De nos jours, l’opéra est mis en coupe réglée par une petite caste de metteurs en scène. Celui de Bérénice, Claus Guth, Allemand habitué des grands théâtres européens, est loin d’être le pire.  Ces messieurs (le cénacle ne comportant presque pas de dames) se croient originaux, mais font tous la même chose. Depuis une bonne cinquantaine d’années, les personnages antiques ou médiévaux sont vêtus par leurs soins d’habits de notre époque, et ils rampent sur la scène. Nos mentors veulent montrer ainsi que leurs spectacles sont actuels. Mais, bon sang, Racine, Corneille, Shakespeare, Sophocle ne sont pas actuels ! Ils sont inactuels, et c’est leur gloire. Dès lors, les acteurs et les chanteurs doivent se mouvoir dans des vêtements inactuels.

Passons sur la petite provocation consistant à faire fumer une cigarette par la reine bafouée ; nous avons compris depuis longtemps qu’elle n’est pas Bérénice, qu’elle a usurpé son identité. Et au fond, nous approuvons l’empereur de la renvoyer. Applaudissons quelques trouvailles, comme la mise au placard des envoyés du Sénat romain, non prévus par Racine. Voilons-nous la face quand la fausse Bérénice, devenue mégère, balance (il n’y a pas d’autres termes) ses chaussures à la face de Titus.

Un rite semble d’ailleurs s’être institué.
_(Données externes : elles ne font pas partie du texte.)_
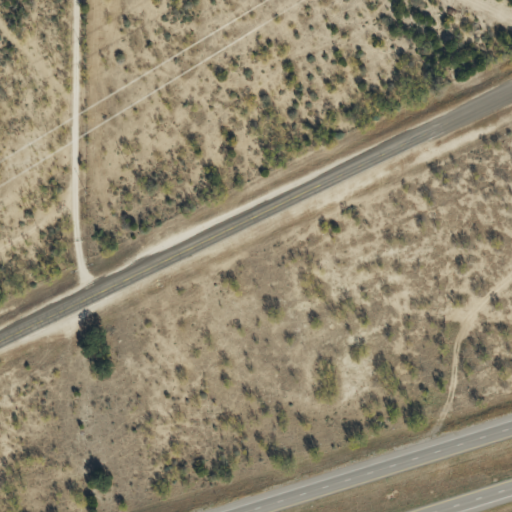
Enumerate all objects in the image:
road: (256, 217)
road: (373, 467)
road: (484, 503)
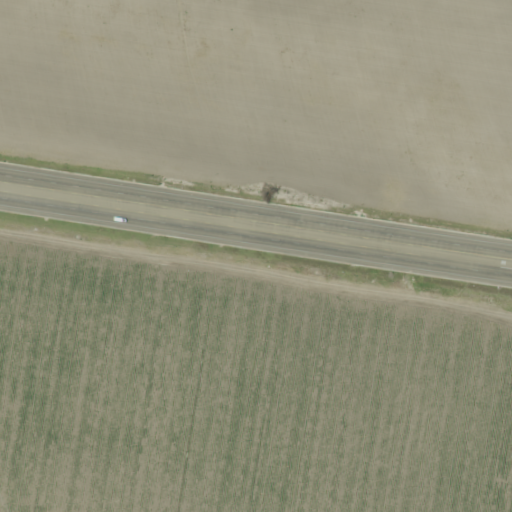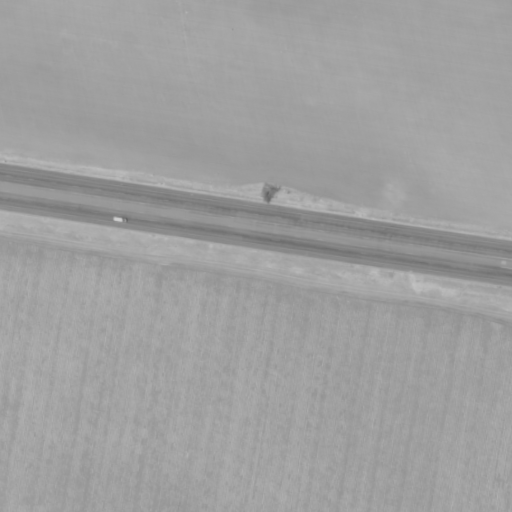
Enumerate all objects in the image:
road: (256, 225)
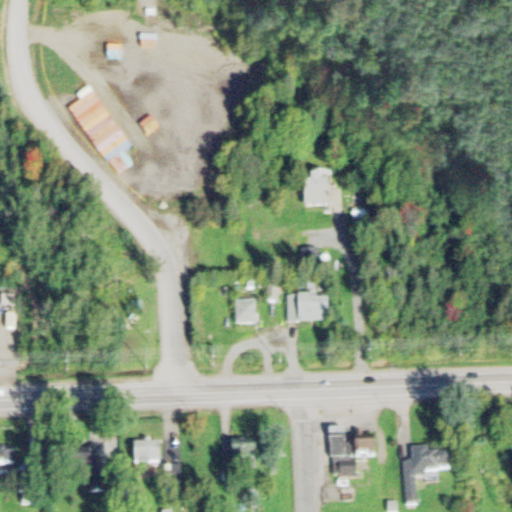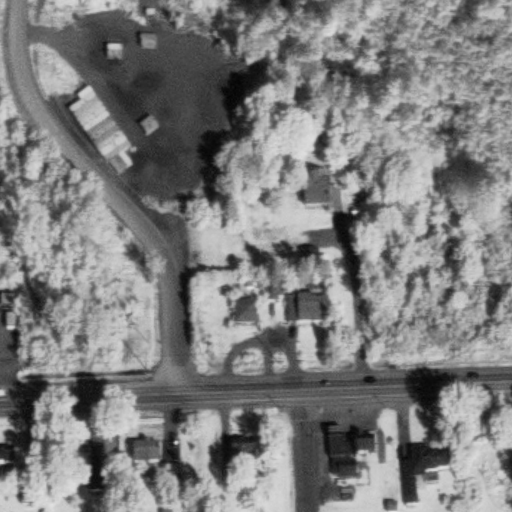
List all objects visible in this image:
building: (213, 173)
building: (320, 192)
building: (318, 255)
building: (314, 306)
building: (254, 310)
building: (247, 453)
building: (156, 454)
building: (352, 455)
building: (11, 456)
building: (88, 462)
building: (428, 469)
building: (177, 474)
building: (109, 483)
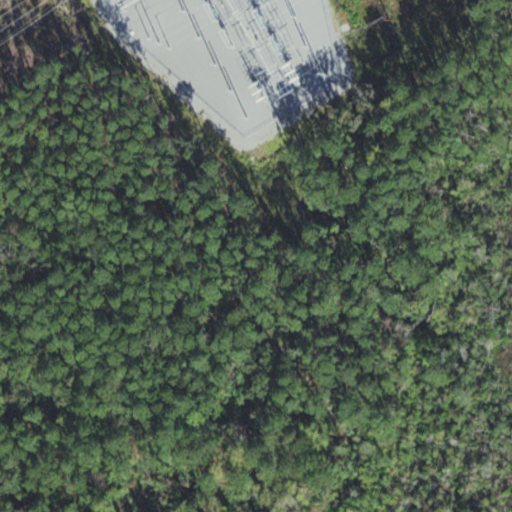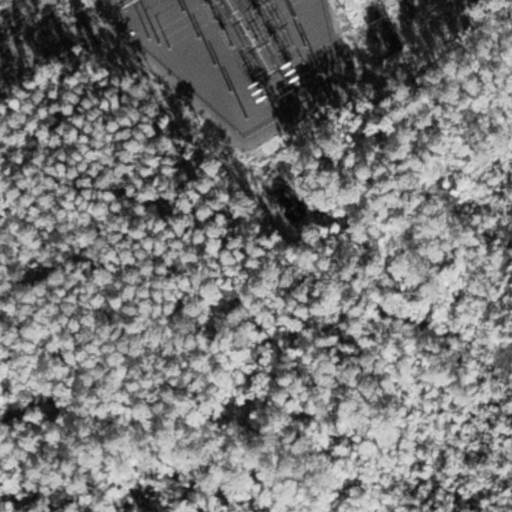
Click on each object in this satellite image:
power substation: (241, 53)
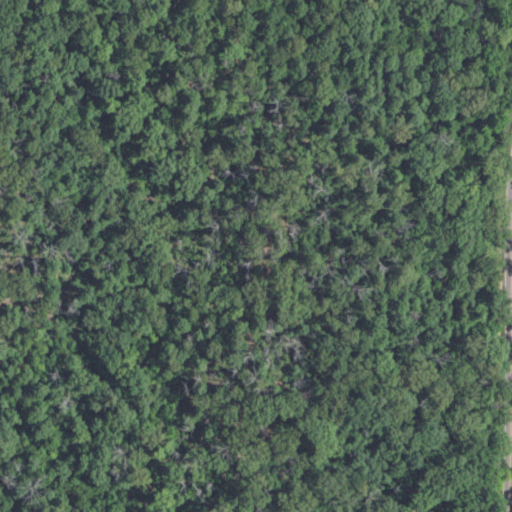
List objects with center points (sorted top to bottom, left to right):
road: (511, 264)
À la fin de la plupart des générales, le metteur en scène se fait huer. Aussitôt, il s’éclipse ; d’autres théâtres fameux l’embauchent et lui confient une autre œuvre à défigurer. Dialogue de sourds, dont on ne voit pas l’issue. Les metteurs en scène sont des dieux, et le public ne compte pas ; il doit avaler ce qu’on lui donne.

Des trois personnages principaux de l’autre soir, Antiochus-Ludlow est celui qui s’en tire le plus aisément : avec la complicité du compositeur et du metteur en scène, il vole à l’empereur sa situation de jeune premier. L’intéressé, Titus-Skovhus, commence le spectacle en vampire (longue robe noire, crâne rasé) et le termine en débardeur (la poitrine à demi découverte). Dans ce rôle de vampire-débardeur, il est d’ailleurs excellent, avec sa voix puissante. La pauvre Bérénice-Hannigan, affublée d’une ridicule jupe courte rose, a perdu tout le charme que devait exhaler sa personne ; elle ne le retrouve qu’un peu vers la fin, quand le metteur en scène consent à lui fournir une jupe longue et bleue.
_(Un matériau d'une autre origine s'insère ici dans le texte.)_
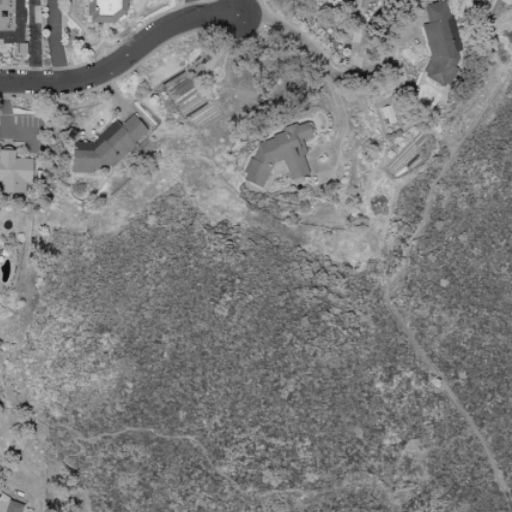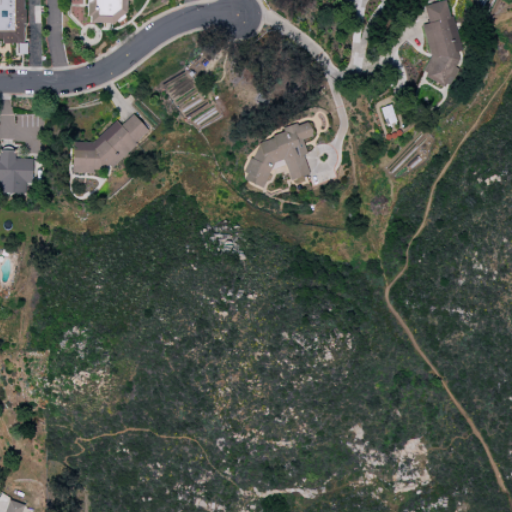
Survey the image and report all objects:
road: (235, 7)
building: (106, 10)
road: (189, 10)
road: (206, 18)
building: (11, 21)
road: (57, 41)
building: (439, 42)
road: (362, 43)
road: (4, 109)
road: (17, 136)
building: (105, 147)
building: (278, 154)
building: (14, 174)
road: (387, 285)
building: (12, 507)
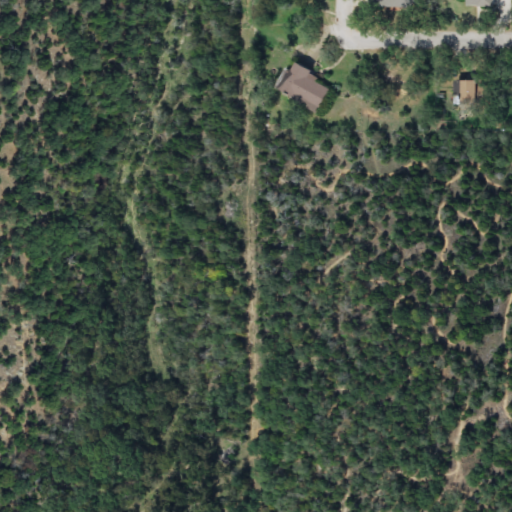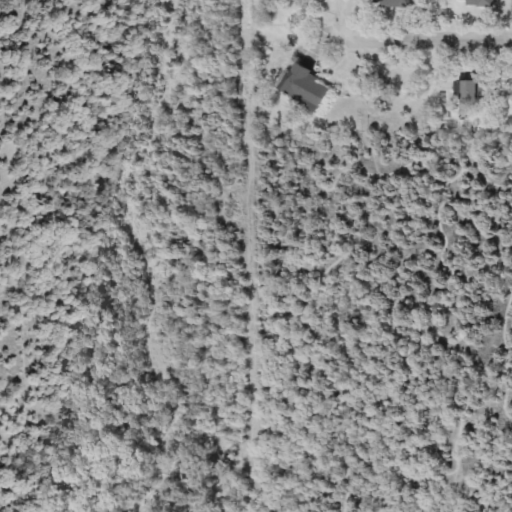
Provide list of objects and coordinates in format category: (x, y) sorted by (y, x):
building: (480, 3)
building: (481, 3)
road: (353, 32)
road: (448, 35)
building: (308, 89)
building: (309, 89)
building: (478, 93)
building: (478, 93)
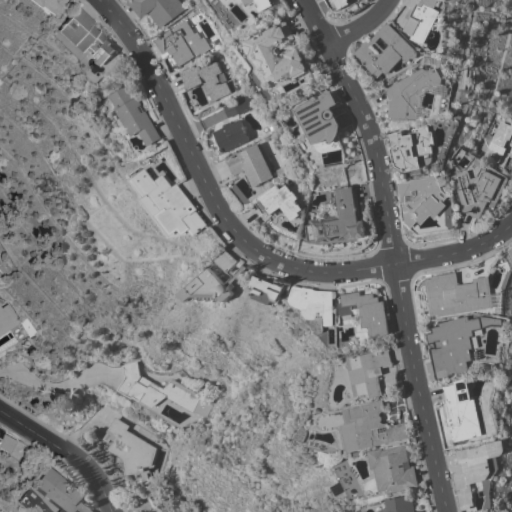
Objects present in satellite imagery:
building: (256, 3)
building: (338, 3)
building: (339, 3)
building: (258, 4)
building: (48, 5)
building: (49, 5)
building: (156, 9)
building: (157, 9)
building: (419, 18)
building: (420, 19)
road: (362, 27)
building: (85, 36)
building: (85, 37)
building: (181, 43)
building: (179, 44)
building: (384, 51)
building: (384, 52)
building: (275, 53)
building: (275, 53)
building: (205, 79)
building: (205, 79)
building: (412, 92)
building: (414, 93)
building: (238, 105)
building: (130, 114)
building: (132, 115)
building: (318, 118)
building: (319, 118)
building: (230, 136)
building: (230, 136)
building: (500, 146)
building: (501, 147)
building: (411, 149)
building: (411, 149)
building: (249, 164)
building: (249, 165)
building: (279, 171)
building: (475, 189)
road: (208, 190)
building: (475, 191)
building: (418, 198)
building: (420, 200)
building: (278, 201)
building: (280, 201)
building: (166, 204)
building: (168, 207)
building: (338, 219)
building: (339, 221)
road: (392, 249)
road: (455, 251)
building: (509, 251)
building: (510, 251)
building: (227, 261)
building: (208, 289)
building: (209, 289)
building: (267, 289)
building: (266, 290)
building: (455, 295)
building: (460, 295)
building: (313, 303)
building: (313, 303)
building: (364, 311)
building: (365, 311)
building: (6, 318)
building: (455, 344)
building: (451, 345)
building: (365, 372)
building: (366, 372)
road: (56, 386)
building: (156, 390)
building: (160, 393)
building: (459, 412)
building: (461, 412)
building: (361, 427)
building: (368, 427)
building: (5, 440)
building: (5, 441)
building: (127, 446)
building: (128, 447)
road: (64, 452)
building: (355, 454)
building: (392, 468)
building: (391, 469)
building: (472, 469)
building: (472, 470)
building: (345, 475)
building: (141, 482)
building: (59, 492)
building: (59, 493)
building: (374, 502)
building: (398, 504)
building: (398, 504)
Tout cela baigne dans une musique d’orage, avec toutefois un souci constant des nuances et de la variété des timbres. Grâces en soient rendues au chef Philippe Jordan – autre Suisse, alémanique celui-là. Et dommage que le paroxysme soit atteint trop tôt. Durant la dernière demi-heure de cet ouvrage d’une heure et demie, on s’ennuie.

Bien entendu, et comme dans tous les opéras contemporains, exceptés ceux des minimalistes américains, il n’y a nulle trace de thème ou de mélodie. Il faut donc saluer la performance des chanteurs, qui se sont mis en mémoire ces milliers de notes fuyantes. Une petite voix me dit que des erreurs s’y sont nécessairement glissées ; mais personne, sauf peut-être le compositeur, ne s’en est aperçu.

Les décors se souviennent de la Rome antique. Les éclairages aussi sont beaux. J’ai aimé les projections, qui font surgir des foules de personnages diaphanes. Mais je n’en avais pas perçu la signification, et il a fallu que je lise une critique dans un journal pour que je comprenne qu’il s’agissait du peuple de Rome. Encore une bévue, car ce peuple n’avait nullement participé à l’affaire Bérénice. Tout s’est passé entre Titus et le Sénat.

Le public du palais Garnier a applaudi, assez longuement. Je pense qu’il approuvait, non la mise en scène, mais tout le reste.

Gageons que ce spectacle reviendra. À conseiller aux amateurs d’aventures un peu louches.